WORK TO COMPLETE =
From the line containing "X131673600Y-86360000D02*" through the last line of the records, print every line exactly and nothing more.

RECORDS PROVIDED =
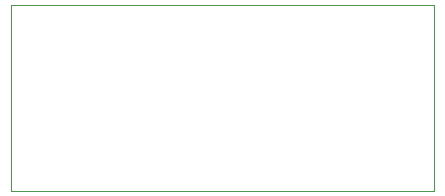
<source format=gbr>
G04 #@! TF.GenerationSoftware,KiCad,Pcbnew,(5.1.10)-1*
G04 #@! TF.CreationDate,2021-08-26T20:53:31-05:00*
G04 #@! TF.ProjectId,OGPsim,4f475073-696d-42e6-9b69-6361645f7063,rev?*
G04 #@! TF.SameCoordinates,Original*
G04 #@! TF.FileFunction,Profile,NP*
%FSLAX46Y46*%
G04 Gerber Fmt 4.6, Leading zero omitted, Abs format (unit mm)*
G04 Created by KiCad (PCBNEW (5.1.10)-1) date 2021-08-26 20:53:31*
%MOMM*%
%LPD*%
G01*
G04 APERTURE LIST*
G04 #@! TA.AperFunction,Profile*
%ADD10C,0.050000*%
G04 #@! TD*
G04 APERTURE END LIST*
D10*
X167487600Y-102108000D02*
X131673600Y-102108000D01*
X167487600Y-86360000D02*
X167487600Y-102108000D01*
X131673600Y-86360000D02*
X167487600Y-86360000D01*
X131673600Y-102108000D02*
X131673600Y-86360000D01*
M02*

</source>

ANSWER BOX =
X131673600Y-86360000D02*
X167487600Y-86360000D01*
X131673600Y-102108000D02*
X131673600Y-86360000D01*
M02*

</source>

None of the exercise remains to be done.